Farbensehen bei Nacht

Bei Nacht sind alle Katzen grau, besagt ein altes Sprichwort, und das gilt nicht nur für uns Menschen, sondern tatsächlich für viele Tiere. Unsere Zapfen reagieren sehr schnell auf Licht, sind daher aber weniger empfindlich als unsere langsameren Stäbchen, die aber alle dieselbe Spektralempfindlichkeit haben. Daher sind wir in einer mondlosen Nacht ohne Hilfsmittel farbenblind, was weitaus besser ist, als gar nichts zu sehen. Dasselbe gilt für die meisten Wirbeltiere, die wie wir eine Duplexretina mit Stäbchen und Zapfen haben. Einige Säugerarten haben, wie schon erwähnt, das Farbensehen ganz verloren. Dasselbe gilt für die Mehrzahl der Tiefseefische, die ihre Netzhaut rein mit Stäbchen bestücken [51]. Viele Vögel verlieren das Farbensehen sogar schon bei höheren Lichtintensitäten als der Mensch.

Aber es gibt Ausnahmen. Frösche und Kröten haben im Unterschied zu anderen Wirbeltieren nicht einen sondern 2 Typen Stäbchen: grünempfindliche und blauempfindliche Stäbchen.

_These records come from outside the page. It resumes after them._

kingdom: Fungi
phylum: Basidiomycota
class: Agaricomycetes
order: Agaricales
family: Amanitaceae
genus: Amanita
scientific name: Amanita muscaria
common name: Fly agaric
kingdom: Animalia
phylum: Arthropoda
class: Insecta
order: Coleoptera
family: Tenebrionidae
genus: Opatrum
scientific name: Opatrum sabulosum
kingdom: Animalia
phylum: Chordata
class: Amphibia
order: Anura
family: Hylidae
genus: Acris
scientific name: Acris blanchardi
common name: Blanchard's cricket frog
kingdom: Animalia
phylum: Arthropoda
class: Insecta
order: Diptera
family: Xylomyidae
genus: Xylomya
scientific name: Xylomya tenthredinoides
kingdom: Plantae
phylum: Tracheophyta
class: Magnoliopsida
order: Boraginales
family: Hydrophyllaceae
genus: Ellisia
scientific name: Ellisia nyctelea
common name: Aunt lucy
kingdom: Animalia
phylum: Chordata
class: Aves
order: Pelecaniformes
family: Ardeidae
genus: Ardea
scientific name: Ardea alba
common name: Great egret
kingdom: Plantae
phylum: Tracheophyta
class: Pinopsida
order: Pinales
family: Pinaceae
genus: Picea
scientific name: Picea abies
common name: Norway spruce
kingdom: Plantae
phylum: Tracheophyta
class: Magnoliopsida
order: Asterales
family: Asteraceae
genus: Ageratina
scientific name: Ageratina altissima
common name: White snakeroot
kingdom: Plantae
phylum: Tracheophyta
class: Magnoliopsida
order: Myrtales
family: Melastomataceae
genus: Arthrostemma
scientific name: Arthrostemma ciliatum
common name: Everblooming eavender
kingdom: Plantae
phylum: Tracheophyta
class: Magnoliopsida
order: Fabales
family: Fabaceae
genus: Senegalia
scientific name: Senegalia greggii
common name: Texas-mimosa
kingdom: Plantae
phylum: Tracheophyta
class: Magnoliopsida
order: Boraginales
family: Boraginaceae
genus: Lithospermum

Das erlaubt es ihnen, unter bestimmten Verhältnissen auch dann Farbinformation zu verwenden, wenn alle anderen entweder gar nichts mehr sehen oder eben in Schwarz-Weiß [52]. Nachtaktive Geckos haben ähnliche Fähigkeiten, obwohl sie gar keine Stäbchen haben. Bei ihnen sind dagegen die physiologischen Eigenschaften der Zapfen an das Sehen im Dunkeln angepasst [53]. Einige Tiefseefische mit einer reinen Stäbchenretina besitzen ebenfalls 2 verschiedene Stäbchentypen mit unterschiedlicher Spektralempfindlichkeit [54]. Ob dies allerdings wie bei Fröschen und Kröten zu Farbensehen führt oder lediglich dazu beiträgt, das Kontrastsehen unter verschiedenen Lichtverhältnissen zu verbessern, ist bisher nicht bekannt [55].

Insekten haben keine Duplexretina, sie verwenden Tag und Nacht dieselben Sehzellen. Eine Vielzahl von Insekten, darunter die Kakerlaken, viele Ameisen‑, Grillen- und Heuschreckenarten, alle Nachtfalter, aber auch einzelne Wespen- und Bienenarten sind nachtaktiv. Tatsächlich haben Versuche gezeigt, dass zumindest große Nachtfalter wie die Linien- und Weinschwärmer und nachtaktive asiatische Holzbienen auch bei Nacht die Blüten, die sie besuchen, in Farbe sehen [56].

Fazit für die Praxis

  • Der Mensch verfügt über ein trichromatisches Sehsystem.

  • Die Mehrzahl der Säugetiere hat nur 2 Zapfentypen und daher dichromatisches Farbensehen.

  • Marine Säuger und einige nachtaktive Säugetiere haben nur 1 Zapfentypen und sind völlig farbenblind.

  • Vögel sowie viele Fische und Reptilien sehen die Welt in mehr Farbtönen und mit 4 Zapfentypen.

  • Viele Wirbeltiere, Insekten und Krebstiere sehen nicht nur das für uns wahrnehmbare Spektrum, sondern auch UV-Strahlung als Licht.